Dried Blood Spot (DBS) or Dry Plasma Spot (DPS) analysis as applied to forensic analytical chemistry (toxicology) for Drugs of Abuse testing is an emerging science that there has been some recent activity in the peer reviewed literature. This post will examine this emerging technology and evaluate the benefits and the limitations of this assay.
Dried Blood Spot (DBS) or Dry Plasma Spot (DPS) is a recent technology when measured against other long standing forms of analysis on different matrices. It was first popularized by Dr. Robert Guthrie in the early 1960’s. It has been used since then primarily in the neonatal context. It is most frequently used as a screening test right after birth to determine whether or not the child has Phenylketonuria (PKU). If you have had a child in the last 30 or 40 years, this is what they are doing right after birth when they perform a fingerprick or footprick test on your newborn. There is some limited and early research into using this method as a screening tests for HIV. Now, some in the forensic arena have watched the research advancements in this technology and are investigating its possible application to the forensic science world. Some are seeking to prove its validity in terms of a confirmation test in Drugs of Abuse analysis.
What also spurs on this research are the strides being made in the clinical and pharmaceutical field. There is a large push to move in this direction in the clinical arena due to cost savings as well as the analyst and collector being exposed to less bio-hazards. There were a lot of presentations on it that I have noticed in the last several national clinical meetings. In the pharmaceutical industry, there is also a push to get the FDA to more readily accept it in animal studies as it will reduce the numbers of animals needed for a given study. Thus, it will save a lot of money. The whole idea is reduce the amount of blood volume necessary, and save money.
In the peer reviewed research that has been published concerning DBS and DPS, there is some limited data in terms of the correlation to whole blood of plasma blood, and in terms of recovery using this method for qualitative and quantitative analysis. It confirms that this is an emerging field and there are still a lot of questions as to its validity especially as to its possible quantitative use.
In the literature, it is confirmed that at this time, there are large scale limitations to this technology. Just to name a few areas of concern:
- There is a difference in venous blood and peripheral blood sampling (especially when considering PK issues). Typically DBS is not taken from the same spot as WB is taken.
- There is a real concern of Random Sampling Error with only such a small sample being tested. It is a 3mm diameter punch from a 15uL spot which is equivalent to <3 uL blood.

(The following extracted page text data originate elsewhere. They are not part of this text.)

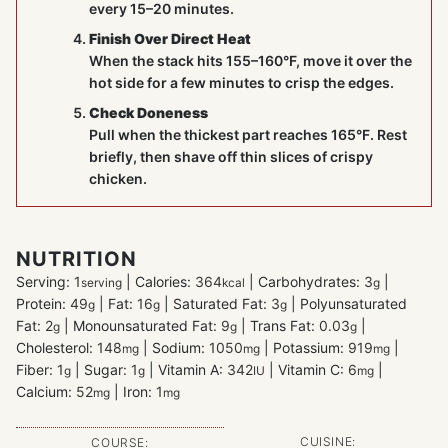
every 15–20 minutes.
Finish Over Direct Heat
When the stack hits 155–160°F, move it over the
hot side for a few minutes to crisp the edges.
Check Doneness
Pull when the thickest part reaches 165°F. Rest
briefly, then shave off thin slices of crispy
chicken.
NUTRITION
Serving:
1
|
Calories:
364
|
Carbohydrates:
3
|
serving
kcal
g
Protein:
49
|
Fat:
16
|
Saturated Fat:
3
|
Polyunsaturated
g
g
g
Fat:
2
|
Monounsaturated Fat:
9
|
Trans Fat:
0.03
|
g
g
g
Cholesterol:
148
|
Sodium:
1050
|
Potassium:
919
|
mg
mg
mg
Fiber:
1
|
Sugar:
1
|
Vitamin A:
342
|
Vitamin C:
6
|
g
g
IU
mg
Calcium:
52
|
Iron:
1
mg
mg
CUISINE:
COURSE:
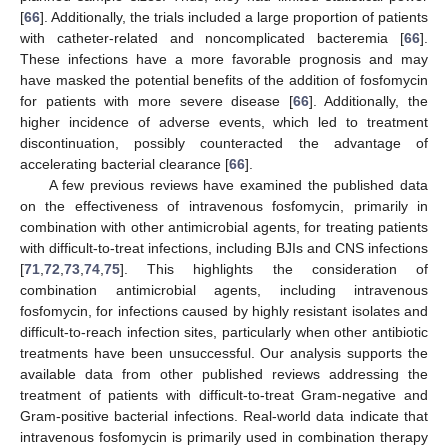
[
66
]. Additionally, the trials included a large proportion of patients
with catheter-related and noncomplicated bacteremia [
66
].
These infections have a more favorable prognosis and may
have masked the potential benefits of the addition of fosfomycin
for patients with more severe disease [
66
]. Additionally, the
higher incidence of adverse events, which led to treatment
discontinuation, possibly counteracted the advantage of
accelerating bacterial clearance [
66
].
A few previous reviews have examined the published data
on the effectiveness of intravenous fosfomycin, primarily in
combination with other antimicrobial agents, for treating patients
with difficult-to-treat infections, including BJIs and CNS infections
[
71
,
72
,
73
,
74
,
75
]. This highlights the consideration of
combination antimicrobial agents, including intravenous
fosfomycin, for infections caused by highly resistant isolates and
difficult-to-reach infection sites, particularly when other antibiotic
treatments have been unsuccessful. Our analysis supports the
available data from other published reviews addressing the
treatment of patients with difficult-to-treat Gram-negative and
Gram-positive bacterial infections. Real-world data indicate that
intravenous fosfomycin is primarily used in combination therapy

- There have been noted issues with respect of reliably establishing LOQ for some drugs especially inhaled drugs.
- The choice of the cards and their substrates that the dry blood are placed on can cause recovery issues from one brand to another.
- The chemicals impregnated into FTA DMPK A & B can co-extract with an analyte and cause increased suppression effects.

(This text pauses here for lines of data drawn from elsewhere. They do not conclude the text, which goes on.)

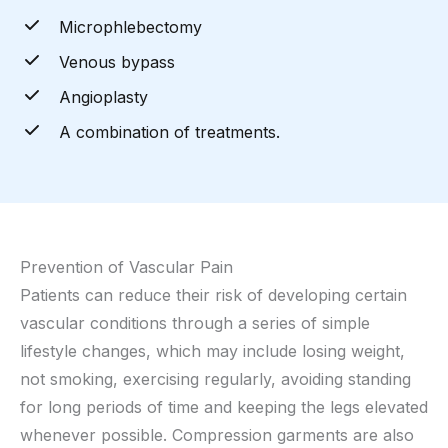
Microphlebectomy
Venous bypass
Angioplasty
A combination of treatments.
Prevention of Vascular Pain
Patients can reduce their risk of developing certain
vascular conditions through a series of simple
lifestyle changes, which may include losing weight,
not smoking, exercising regularly, avoiding standing
for long periods of time and keeping the legs elevated
whenever possible. Compression garments are also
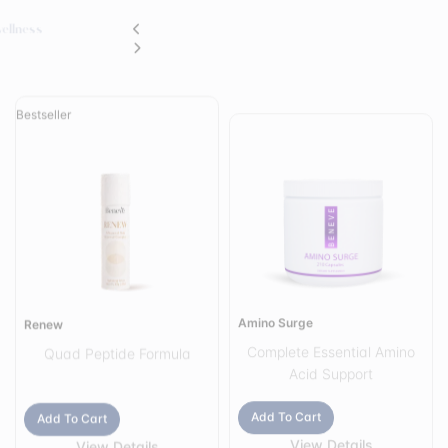
Bestseller
Amino Surge
Renew
Complete Essential Amino
Quad Peptide Formula
Acid Support
Add To Cart
Add To Cart
View Details
View Details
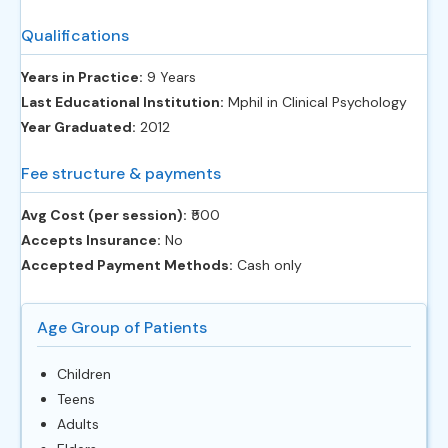
Qualifications
Years in Practice:
9 Years
Last Educational Institution:
Mphil in Clinical Psychology
Year Graduated:
2012
Fee structure & payments
Avg Cost (per session):
‎₹500
Accepts Insurance:
No
Accepted Payment Methods:
Cash only
Age Group of Patients
Children
Teens
Adults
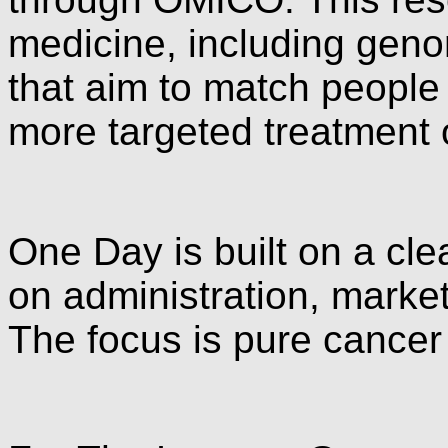
medicine, including genomi
that aim to match people
more targeted treatment 
One Day is built on a cle
on administration, marke
The focus is pure cancer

- The assay validation requirements are up in the air. Currently, there is no guidance from regulators around the world. There are no clinical standards published for its use either.
- The choice of extraction solvent can present issues (acetonitrile gives appreciably “dirter” extracts than methanol, and high proportions of water can give very dirty extracts).
- There are suspected to be storage and transportation issues in terms of the sample card. This is, of course, significant for retest issues and for overall fidelity (stability) of the sample over time. More study is needed (on-card stability experiments).
- Obviously, drying the spot completely on the card is required. Humidity is a factor.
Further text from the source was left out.